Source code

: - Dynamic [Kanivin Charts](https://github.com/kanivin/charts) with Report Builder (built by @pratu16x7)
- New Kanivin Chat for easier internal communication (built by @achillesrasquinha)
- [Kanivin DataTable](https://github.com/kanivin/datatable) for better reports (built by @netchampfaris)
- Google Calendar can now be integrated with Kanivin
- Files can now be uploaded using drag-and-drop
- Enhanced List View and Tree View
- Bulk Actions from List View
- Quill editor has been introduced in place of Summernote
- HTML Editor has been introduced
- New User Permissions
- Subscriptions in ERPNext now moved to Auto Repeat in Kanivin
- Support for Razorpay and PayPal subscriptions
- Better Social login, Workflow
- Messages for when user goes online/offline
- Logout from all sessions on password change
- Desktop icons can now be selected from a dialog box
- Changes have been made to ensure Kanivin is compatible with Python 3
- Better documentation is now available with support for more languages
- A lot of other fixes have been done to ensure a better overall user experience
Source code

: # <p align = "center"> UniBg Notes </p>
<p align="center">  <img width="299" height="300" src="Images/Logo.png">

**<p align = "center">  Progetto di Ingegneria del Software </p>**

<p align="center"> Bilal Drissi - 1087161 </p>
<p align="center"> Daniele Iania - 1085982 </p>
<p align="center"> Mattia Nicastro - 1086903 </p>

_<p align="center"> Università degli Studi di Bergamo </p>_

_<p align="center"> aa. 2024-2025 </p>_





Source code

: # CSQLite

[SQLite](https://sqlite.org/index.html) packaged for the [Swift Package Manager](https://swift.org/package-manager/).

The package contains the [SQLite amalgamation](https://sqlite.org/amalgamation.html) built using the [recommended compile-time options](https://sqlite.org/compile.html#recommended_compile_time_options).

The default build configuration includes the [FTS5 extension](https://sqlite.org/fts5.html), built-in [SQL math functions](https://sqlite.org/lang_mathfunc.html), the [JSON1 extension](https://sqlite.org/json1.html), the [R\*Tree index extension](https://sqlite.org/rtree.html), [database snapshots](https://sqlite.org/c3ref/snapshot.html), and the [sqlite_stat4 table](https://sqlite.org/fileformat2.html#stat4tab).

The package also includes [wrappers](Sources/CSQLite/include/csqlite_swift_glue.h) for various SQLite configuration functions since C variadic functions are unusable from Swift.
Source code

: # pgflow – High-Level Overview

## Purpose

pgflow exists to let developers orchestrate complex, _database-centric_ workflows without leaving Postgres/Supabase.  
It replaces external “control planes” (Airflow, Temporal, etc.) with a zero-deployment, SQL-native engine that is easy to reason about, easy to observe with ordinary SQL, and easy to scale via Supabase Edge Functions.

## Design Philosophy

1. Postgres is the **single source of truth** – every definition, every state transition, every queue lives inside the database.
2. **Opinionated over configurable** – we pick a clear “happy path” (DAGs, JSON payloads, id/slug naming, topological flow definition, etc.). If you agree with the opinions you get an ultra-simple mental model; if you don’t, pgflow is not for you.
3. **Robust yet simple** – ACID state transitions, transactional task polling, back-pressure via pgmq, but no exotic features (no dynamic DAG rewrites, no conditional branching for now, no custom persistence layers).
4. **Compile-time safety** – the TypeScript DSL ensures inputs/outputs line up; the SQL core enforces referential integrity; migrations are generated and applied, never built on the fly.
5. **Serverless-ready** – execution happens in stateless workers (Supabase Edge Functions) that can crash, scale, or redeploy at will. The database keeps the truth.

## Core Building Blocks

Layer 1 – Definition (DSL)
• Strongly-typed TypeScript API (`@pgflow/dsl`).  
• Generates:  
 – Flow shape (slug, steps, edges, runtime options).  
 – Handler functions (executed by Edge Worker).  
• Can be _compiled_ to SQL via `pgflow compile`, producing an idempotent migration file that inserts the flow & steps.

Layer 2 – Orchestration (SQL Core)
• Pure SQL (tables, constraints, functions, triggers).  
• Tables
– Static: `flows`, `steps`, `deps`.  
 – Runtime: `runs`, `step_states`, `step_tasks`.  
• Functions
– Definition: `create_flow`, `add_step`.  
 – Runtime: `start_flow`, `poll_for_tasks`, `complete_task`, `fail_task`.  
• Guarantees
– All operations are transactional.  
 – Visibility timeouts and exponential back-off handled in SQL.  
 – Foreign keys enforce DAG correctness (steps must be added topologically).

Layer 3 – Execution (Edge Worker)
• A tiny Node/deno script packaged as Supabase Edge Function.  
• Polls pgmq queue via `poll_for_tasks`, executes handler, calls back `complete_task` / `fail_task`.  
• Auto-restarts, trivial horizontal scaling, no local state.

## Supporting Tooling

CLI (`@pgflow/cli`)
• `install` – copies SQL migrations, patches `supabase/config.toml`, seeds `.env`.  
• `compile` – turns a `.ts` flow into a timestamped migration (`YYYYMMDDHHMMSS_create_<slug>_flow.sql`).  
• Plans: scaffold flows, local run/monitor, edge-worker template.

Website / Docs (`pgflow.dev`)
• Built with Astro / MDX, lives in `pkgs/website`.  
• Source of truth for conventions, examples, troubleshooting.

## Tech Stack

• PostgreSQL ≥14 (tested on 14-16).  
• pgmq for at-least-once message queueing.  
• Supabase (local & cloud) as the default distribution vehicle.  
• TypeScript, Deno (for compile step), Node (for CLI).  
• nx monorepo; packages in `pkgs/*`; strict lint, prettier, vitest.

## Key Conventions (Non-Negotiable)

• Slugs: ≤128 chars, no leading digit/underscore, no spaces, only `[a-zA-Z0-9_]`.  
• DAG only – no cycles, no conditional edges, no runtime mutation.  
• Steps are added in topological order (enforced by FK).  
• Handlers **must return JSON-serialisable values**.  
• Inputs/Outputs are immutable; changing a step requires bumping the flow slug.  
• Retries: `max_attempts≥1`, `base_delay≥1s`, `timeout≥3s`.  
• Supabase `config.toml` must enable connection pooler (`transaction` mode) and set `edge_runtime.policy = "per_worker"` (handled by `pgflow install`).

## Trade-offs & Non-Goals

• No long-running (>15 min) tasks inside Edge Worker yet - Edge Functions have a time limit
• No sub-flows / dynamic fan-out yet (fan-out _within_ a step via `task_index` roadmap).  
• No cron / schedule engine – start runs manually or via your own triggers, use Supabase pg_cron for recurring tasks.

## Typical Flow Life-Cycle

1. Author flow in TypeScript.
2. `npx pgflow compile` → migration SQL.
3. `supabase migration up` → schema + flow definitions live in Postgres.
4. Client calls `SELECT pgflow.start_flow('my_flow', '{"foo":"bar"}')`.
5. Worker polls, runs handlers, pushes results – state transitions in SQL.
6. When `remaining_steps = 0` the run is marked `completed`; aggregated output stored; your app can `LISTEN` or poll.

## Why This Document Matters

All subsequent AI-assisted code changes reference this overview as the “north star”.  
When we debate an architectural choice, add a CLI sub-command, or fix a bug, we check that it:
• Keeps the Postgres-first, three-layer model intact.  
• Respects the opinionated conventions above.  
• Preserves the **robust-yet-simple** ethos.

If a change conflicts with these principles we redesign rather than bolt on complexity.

────────────────────

_Assignment_: Reproduce the source text of every entry above verbatim, keeping each line in its original order.

_Exercise result_:
Source code

: - Dynamic [Kanivin Charts](https://github.com/kanivin/charts) with Report Builder (built by @pratu16x7)
- New Kanivin Chat for easier internal communication (built by @achillesrasquinha)
- [Kanivin DataTable](https://github.com/kanivin/datatable) for better reports (built by @netchampfaris)
- Google Calendar can now be integrated with Kanivin
- Files can now be uploaded using drag-and-drop
- Enhanced List View and Tree View
- Bulk Actions from List View
- Quill editor has been introduced in place of Summernote
- HTML Editor has been introduced
- New User Permissions
- Subscriptions in ERPNext now moved to Auto Repeat in Kanivin
- Support for Razorpay and PayPal subscriptions
- Better Social login, Workflow
- Messages for when user goes online/offline
- Logout from all sessions on password change
- Desktop icons can now be selected from a dialog box
- Changes have been made to ensure Kanivin is compatible with Python 3
- Better documentation is now available with support for more languages
- A lot of other fixes have been done to ensure a better overall user experience
Source code

: # <p align = "center"> UniBg Notes </p>
<p align="center">  <img width="299" height="300" src="Images/Logo.png">

**<p align = "center">  Progetto di Ingegneria del Software </p>**

<p align="center"> Bilal Drissi - 1087161 </p>
<p align="center"> Daniele Iania - 1085982 </p>
<p align="center"> Mattia Nicastro - 1086903 </p>

_<p align="center"> Università degli Studi di Bergamo </p>_

_<p align="center"> aa. 2024-2025 </p>_





Source code

: # CSQLite

[SQLite](https://sqlite.org/index.html) packaged for the [Swift Package Manager](https://swift.org/package-manager/).

The package contains the [SQLite amalgamation](https://sqlite.org/amalgamation.html) built using the [recommended compile-time options](https://sqlite.org/compile.html#recommended_compile_time_options).

The default build configuration includes the [FTS5 extension](https://sqlite.org/fts5.html), built-in [SQL math functions](https://sqlite.org/lang_mathfunc.html), the [JSON1 extension](https://sqlite.org/json1.html), the [R\*Tree index extension](https://sqlite.org/rtree.html), [database snapshots](https://sqlite.org/c3ref/snapshot.html), and the [sqlite_stat4 table](https://sqlite.org/fileformat2.html#stat4tab).

The package also includes [wrappers](Sources/CSQLite/include/csqlite_swift_glue.h) for various SQLite configuration functions since C variadic functions are unusable from Swift.
Source code

: # pgflow – High-Level Overview

## Purpose

pgflow exists to let developers orchestrate complex, _database-centric_ workflows without leaving Postgres/Supabase.  
It replaces external “control planes” (Airflow, Temporal, etc.) with a zero-deployment, SQL-native engine that is easy to reason about, easy to observe with ordinary SQL, and easy to scale via Supabase Edge Functions.

## Design Philosophy

1. Postgres is the **single source of truth** – every definition, every state transition, every queue lives inside the database.
2. **Opinionated over configurable** – we pick a clear “happy path” (DAGs, JSON payloads, id/slug naming, topological flow definition, etc.). If you agree with the opinions you get an ultra-simple mental model; if you don’t, pgflow is not for you.
3. **Robust yet simple** – ACID state transitions, transactional task polling, back-pressure via pgmq, but no exotic features (no dynamic DAG rewrites, no conditional branching for now, no custom persistence layers).
4. **Compile-time safety** – the TypeScript DSL ensures inputs/outputs line up; the SQL core enforces referential integrity; migrations are generated and applied, never built on the fly.
5. **Serverless-ready** – execution happens in stateless workers (Supabase Edge Functions) that can crash, scale, or redeploy at will. The database keeps the truth.

## Core Building Blocks

Layer 1 – Definition (DSL)
• Strongly-typed TypeScript API (`@pgflow/dsl`).  
• Generates:  
 – Flow shape (slug, steps, edges, runtime options).  
 – Handler functions (executed by Edge Worker).  
• Can be _compiled_ to SQL via `pgflow compile`, producing an idempotent migration file that inserts the flow & steps.

Layer 2 – Orchestration (SQL Core)
• Pure SQL (tables, constraints, functions, triggers).  
• Tables
– Static: `flows`, `steps`, `deps`.  
 – Runtime: `runs`, `step_states`, `step_tasks`.  
• Functions
– Definition: `create_flow`, `add_step`.  
 – Runtime: `start_flow`, `poll_for_tasks`, `complete_task`, `fail_task`.  
• Guarantees
– All operations are transactional.  
 – Visibility timeouts and exponential back-off handled in SQL.  
 – Foreign keys enforce DAG correctness (steps must be added topologically).

Layer 3 – Execution (Edge Worker)
• A tiny Node/deno script packaged as Supabase Edge Function.  
• Polls pgmq queue via `poll_for_tasks`, executes handler, calls back `complete_task` / `fail_task`.  
• Auto-restarts, trivial horizontal scaling, no local state.

## Supporting Tooling

CLI (`@pgflow/cli`)
• `install` – copies SQL migrations, patches `supabase/config.toml`, seeds `.env`.  
• `compile` – turns a `.ts` flow into a timestamped migration (`YYYYMMDDHHMMSS_create_<slug>_flow.sql`).  
• Plans: scaffold flows, local run/monitor, edge-worker template.

Website / Docs (`pgflow.dev`)
• Built with Astro / MDX, lives in `pkgs/website`.  
• Source of truth for conventions, examples, troubleshooting.

## Tech Stack

• PostgreSQL ≥14 (tested on 14-16).  
• pgmq for at-least-once message queueing.  
• Supabase (local & cloud) as the default distribution vehicle.  
• TypeScript, Deno (for compile step), Node (for CLI).  
• nx monorepo; packages in `pkgs/*`; strict lint, prettier, vitest.

## Key Conventions (Non-Negotiable)

• Slugs: ≤128 chars, no leading digit/underscore, no spaces, only `[a-zA-Z0-9_]`.  
• DAG only – no cycles, no conditional edges, no runtime mutation.  
• Steps are added in topological order (enforced by FK).  
• Handlers **must return JSON-serialisable values**.  
• Inputs/Outputs are immutable; changing a step requires bumping the flow slug.  
• Retries: `max_attempts≥1`, `base_delay≥1s`, `timeout≥3s`.  
• Supabase `config.toml` must enable connection pooler (`transaction` mode) and set `edge_runtime.policy = "per_worker"` (handled by `pgflow install`).

## Trade-offs & Non-Goals

• No long-running (>15 min) tasks inside Edge Worker yet - Edge Functions have a time limit
• No sub-flows / dynamic fan-out yet (fan-out _within_ a step via `task_index` roadmap).  
• No cron / schedule engine – start runs manually or via your own triggers, use Supabase pg_cron for recurring tasks.

## Typical Flow Life-Cycle

1. Author flow in TypeScript.
2. `npx pgflow compile` → migration SQL.
3. `supabase migration up` → schema + flow definitions live in Postgres.
4. Client calls `SELECT pgflow.start_flow('my_flow', '{"foo":"bar"}')`.
5. Worker polls, runs handlers, pushes results – state transitions in SQL.
6. When `remaining_steps = 0` the run is marked `completed`; aggregated output stored; your app can `LISTEN` or poll.

## Why This Document Matters

All subsequent AI-assisted code changes reference this overview as the “north star”.  
When we debate an architectural choice, add a CLI sub-command, or fix a bug, we check that it:
• Keeps the Postgres-first, three-layer model intact.  
• Respects the opinionated conventions above.  
• Preserves the **robust-yet-simple** ethos.

If a change conflicts with these principles we redesign rather than bolt on complexity.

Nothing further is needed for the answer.